:: Source material ::
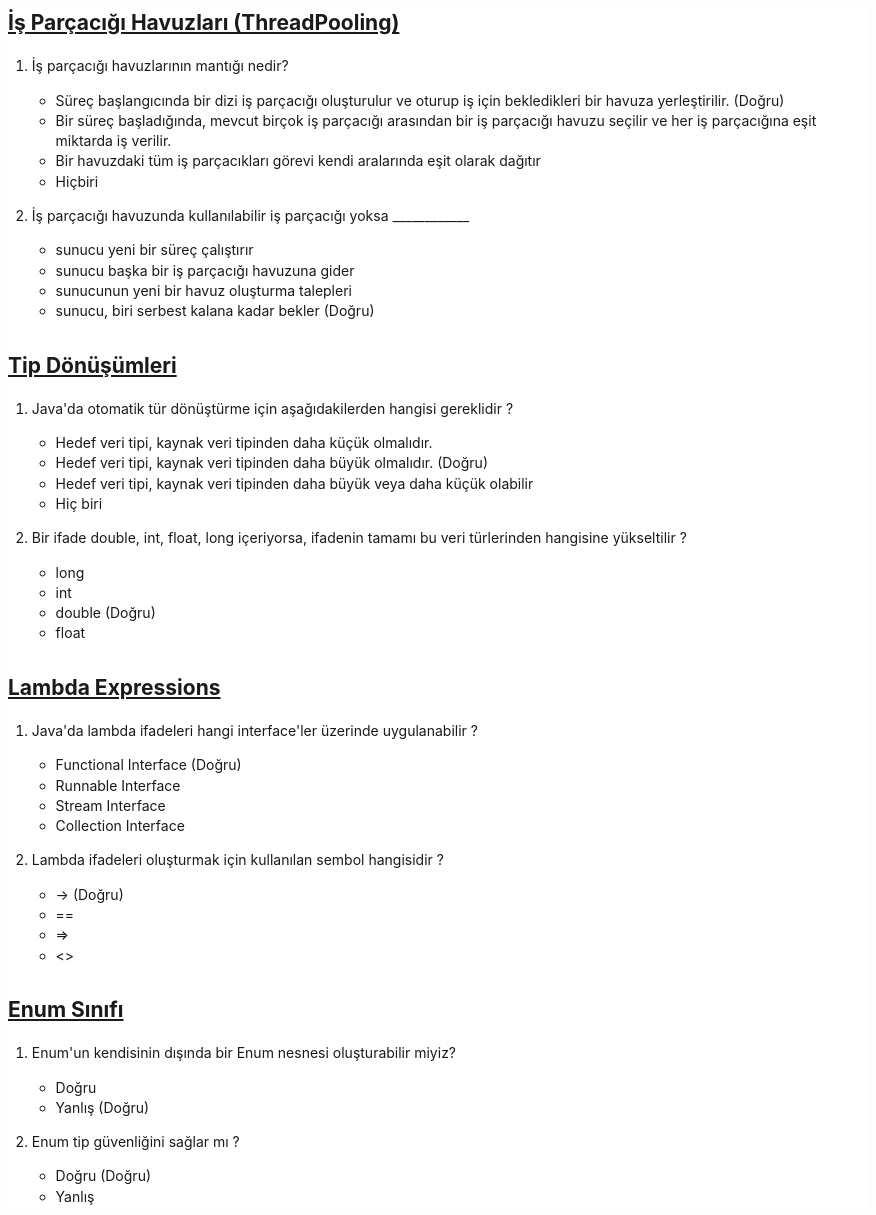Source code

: ## [İş Parçacığı Havuzları (ThreadPooling)](thread-pooling/)

1. İş parçacığı havuzlarının mantığı nedir?
    - Süreç başlangıcında bir dizi iş parçacığı oluşturulur ve oturup iş için bekledikleri bir havuza yerleştirilir. (Doğru)
    - Bir süreç başladığında, mevcut birçok iş parçacığı arasından bir iş parçacığı havuzu seçilir ve her iş parçacığına eşit miktarda iş verilir.
    - Bir havuzdaki tüm iş parçacıkları görevi kendi aralarında eşit olarak dağıtır
    - Hiçbiri

2. İş parçacığı havuzunda kullanılabilir iş parçacığı yoksa ____________
    - sunucu yeni bir süreç çalıştırır
    - sunucu başka bir iş parçacığı havuzuna gider
    - sunucunun yeni bir havuz oluşturma talepleri
    - sunucu, biri serbest kalana kadar bekler (Doğru)

## [Tip Dönüşümleri](type-casting/)

1. Java'da otomatik tür dönüştürme için aşağıdakilerden hangisi gereklidir ?
    - Hedef veri tipi, kaynak veri tipinden daha küçük olmalıdır.
    - Hedef veri tipi, kaynak veri tipinden daha büyük olmalıdır. (Doğru)
    - Hedef veri tipi, kaynak veri tipinden daha büyük veya daha küçük olabilir
    - Hiç biri

2. Bir ifade double, int, float, long içeriyorsa, ifadenin tamamı bu veri türlerinden hangisine yükseltilir ?
    - long
    - int
    - double (Doğru)
    - float

## [Lambda Expressions](lambda/)

1. Java'da lambda ifadeleri hangi interface'ler üzerinde uygulanabilir ?
    - Functional Interface (Doğru)
    - Runnable Interface
    - Stream Interface
    - Collection Interface

2. Lambda ifadeleri oluşturmak için kullanılan sembol hangisidir ?
    - -> (Doğru)
    - ==
    - =>
    - <>

## [Enum Sınıfı](enum/)

1. Enum'un kendisinin dışında bir Enum nesnesi oluşturabilir miyiz?
    - Doğru
    - Yanlış (Doğru)

2. Enum tip güvenliğini sağlar mı ?
    - Doğru (Doğru)
    - Yanlış
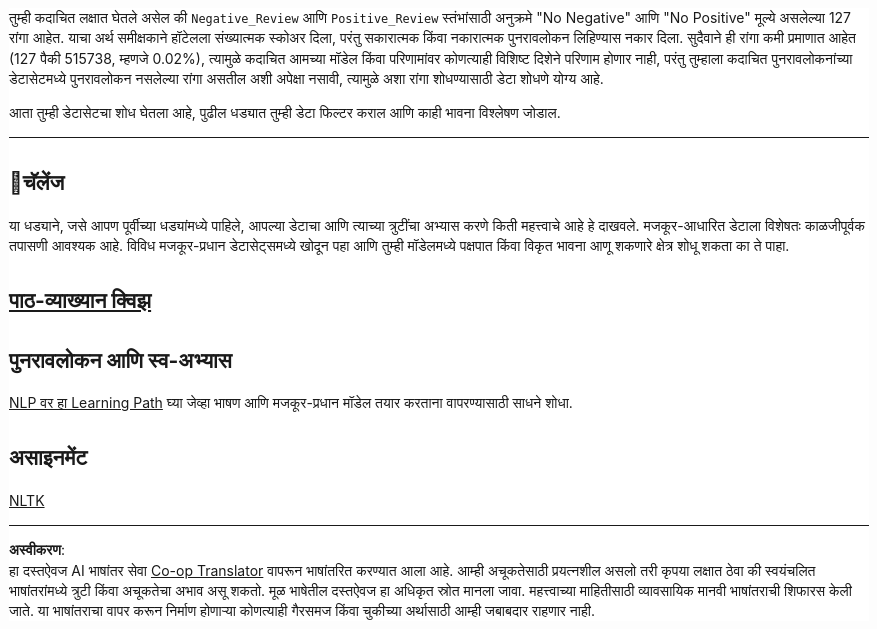    तुम्ही कदाचित लक्षात घेतले असेल की `Negative_Review` आणि `Positive_Review` स्तंभांसाठी अनुक्रमे "No Negative" आणि "No Positive" मूल्ये असलेल्या 127 रांगा आहेत. याचा अर्थ समीक्षकाने हॉटेलला संख्यात्मक स्कोअर दिला, परंतु सकारात्मक किंवा नकारात्मक पुनरावलोकन लिहिण्यास नकार दिला. सुदैवाने ही रांगा कमी प्रमाणात आहेत (127 पैकी 515738, म्हणजे 0.02%), त्यामुळे कदाचित आमच्या मॉडेल किंवा परिणामांवर कोणत्याही विशिष्ट दिशेने परिणाम होणार नाही, परंतु तुम्हाला कदाचित पुनरावलोकनांच्या डेटासेटमध्ये पुनरावलोकन नसलेल्या रांगा असतील अशी अपेक्षा नसावी, त्यामुळे अशा रांगा शोधण्यासाठी डेटा शोधणे योग्य आहे.

आता तुम्ही डेटासेटचा शोध घेतला आहे, पुढील धड्यात तुम्ही डेटा फिल्टर कराल आणि काही भावना विश्लेषण जोडाल.

---
## 🚀चॅलेंज

या धड्याने, जसे आपण पूर्वीच्या धड्यांमध्ये पाहिले, आपल्या डेटाचा आणि त्याच्या त्रुटींचा अभ्यास करणे किती महत्त्वाचे आहे हे दाखवले. मजकूर-आधारित डेटाला विशेषतः काळजीपूर्वक तपासणी आवश्यक आहे. विविध मजकूर-प्रधान डेटासेट्समध्ये खोदून पहा आणि तुम्ही मॉडेलमध्ये पक्षपात किंवा विकृत भावना आणू शकणारे क्षेत्र शोधू शकता का ते पाहा.

## [पाठ-व्याख्यान क्विझ](https://ff-quizzes.netlify.app/en/ml/)

## पुनरावलोकन आणि स्व-अभ्यास

[NLP वर हा Learning Path](https://docs.microsoft.com/learn/paths/explore-natural-language-processing/?WT.mc_id=academic-77952-leestott) घ्या जेव्हा भाषण आणि मजकूर-प्रधान मॉडेल तयार करताना वापरण्यासाठी साधने शोधा.

## असाइनमेंट 

[NLTK](assignment.md)

---

**अस्वीकरण**:  
हा दस्तऐवज AI भाषांतर सेवा [Co-op Translator](https://github.com/Azure/co-op-translator) वापरून भाषांतरित करण्यात आला आहे. आम्ही अचूकतेसाठी प्रयत्नशील असलो तरी कृपया लक्षात ठेवा की स्वयंचलित भाषांतरांमध्ये त्रुटी किंवा अचूकतेचा अभाव असू शकतो. मूळ भाषेतील दस्तऐवज हा अधिकृत स्रोत मानला जावा. महत्त्वाच्या माहितीसाठी व्यावसायिक मानवी भाषांतराची शिफारस केली जाते. या भाषांतराचा वापर करून निर्माण होणाऱ्या कोणत्याही गैरसमज किंवा चुकीच्या अर्थासाठी आम्ही जबाबदार राहणार नाही.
:::
[Try it]:
Word for word, restate all of the records. Exclude the pictures.

[Result of the exercise]:
Source code

: ## [İş Parçacığı Havuzları (ThreadPooling)](thread-pooling/)

1. İş parçacığı havuzlarının mantığı nedir?
    - Süreç başlangıcında bir dizi iş parçacığı oluşturulur ve oturup iş için bekledikleri bir havuza yerleştirilir. (Doğru)
    - Bir süreç başladığında, mevcut birçok iş parçacığı arasından bir iş parçacığı havuzu seçilir ve her iş parçacığına eşit miktarda iş verilir.
    - Bir havuzdaki tüm iş parçacıkları görevi kendi aralarında eşit olarak dağıtır
    - Hiçbiri

2. İş parçacığı havuzunda kullanılabilir iş parçacığı yoksa ____________
    - sunucu yeni bir süreç çalıştırır
    - sunucu başka bir iş parçacığı havuzuna gider
    - sunucunun yeni bir havuz oluşturma talepleri
    - sunucu, biri serbest kalana kadar bekler (Doğru)

## [Tip Dönüşümleri](type-casting/)

1. Java'da otomatik tür dönüştürme için aşağıdakilerden hangisi gereklidir ?
    - Hedef veri tipi, kaynak veri tipinden daha küçük olmalıdır.
    - Hedef veri tipi, kaynak veri tipinden daha büyük olmalıdır. (Doğru)
    - Hedef veri tipi, kaynak veri tipinden daha büyük veya daha küçük olabilir
    - Hiç biri

2. Bir ifade double, int, float, long içeriyorsa, ifadenin tamamı bu veri türlerinden hangisine yükseltilir ?
    - long
    - int
    - double (Doğru)
    - float

## [Lambda Expressions](lambda/)

1. Java'da lambda ifadeleri hangi interface'ler üzerinde uygulanabilir ?
    - Functional Interface (Doğru)
    - Runnable Interface
    - Stream Interface
    - Collection Interface

2. Lambda ifadeleri oluşturmak için kullanılan sembol hangisidir ?
    - -> (Doğru)
    - ==
    - =>
    - <>

## [Enum Sınıfı](enum/)

1. Enum'un kendisinin dışında bir Enum nesnesi oluşturabilir miyiz?
    - Doğru
    - Yanlış (Doğru)

2. Enum tip güvenliğini sağlar mı ?
    - Doğru (Doğru)
    - Yanlış
    तुम्ही कदाचित लक्षात घेतले असेल की `Negative_Review` आणि `Positive_Review` स्तंभांसाठी अनुक्रमे "No Negative" आणि "No Positive" मूल्ये असलेल्या 127 रांगा आहेत. याचा अर्थ समीक्षकाने हॉटेलला संख्यात्मक स्कोअर दिला, परंतु सकारात्मक किंवा नकारात्मक पुनरावलोकन लिहिण्यास नकार दिला. सुदैवाने ही रांगा कमी प्रमाणात आहेत (127 पैकी 515738, म्हणजे 0.02%), त्यामुळे कदाचित आमच्या मॉडेल किंवा परिणामांवर कोणत्याही विशिष्ट दिशेने परिणाम होणार नाही, परंतु तुम्हाला कदाचित पुनरावलोकनांच्या डेटासेटमध्ये पुनरावलोकन नसलेल्या रांगा असतील अशी अपेक्षा नसावी, त्यामुळे अशा रांगा शोधण्यासाठी डेटा शोधणे योग्य आहे.

आता तुम्ही डेटासेटचा शोध घेतला आहे, पुढील धड्यात तुम्ही डेटा फिल्टर कराल आणि काही भावना विश्लेषण जोडाल.

---
## 🚀चॅलेंज

या धड्याने, जसे आपण पूर्वीच्या धड्यांमध्ये पाहिले, आपल्या डेटाचा आणि त्याच्या त्रुटींचा अभ्यास करणे किती महत्त्वाचे आहे हे दाखवले. मजकूर-आधारित डेटाला विशेषतः काळजीपूर्वक तपासणी आवश्यक आहे. विविध मजकूर-प्रधान डेटासेट्समध्ये खोदून पहा आणि तुम्ही मॉडेलमध्ये पक्षपात किंवा विकृत भावना आणू शकणारे क्षेत्र शोधू शकता का ते पाहा.

## [पाठ-व्याख्यान क्विझ](https://ff-quizzes.netlify.app/en/ml/)

## पुनरावलोकन आणि स्व-अभ्यास

[NLP वर हा Learning Path](https://docs.microsoft.com/learn/paths/explore-natural-language-processing/?WT.mc_id=academic-77952-leestott) घ्या जेव्हा भाषण आणि मजकूर-प्रधान मॉडेल तयार करताना वापरण्यासाठी साधने शोधा.

## असाइनमेंट 

[NLTK](assignment.md)

---

**अस्वीकरण**:  
हा दस्तऐवज AI भाषांतर सेवा [Co-op Translator](https://github.com/Azure/co-op-translator) वापरून भाषांतरित करण्यात आला आहे. आम्ही अचूकतेसाठी प्रयत्नशील असलो तरी कृपया लक्षात ठेवा की स्वयंचलित भाषांतरांमध्ये त्रुटी किंवा अचूकतेचा अभाव असू शकतो. मूळ भाषेतील दस्तऐवज हा अधिकृत स्रोत मानला जावा. महत्त्वाच्या माहितीसाठी व्यावसायिक मानवी भाषांतराची शिफारस केली जाते. या भाषांतराचा वापर करून निर्माण होणाऱ्या कोणत्याही गैरसमज किंवा चुकीच्या अर्थासाठी आम्ही जबाबदार राहणार नाही.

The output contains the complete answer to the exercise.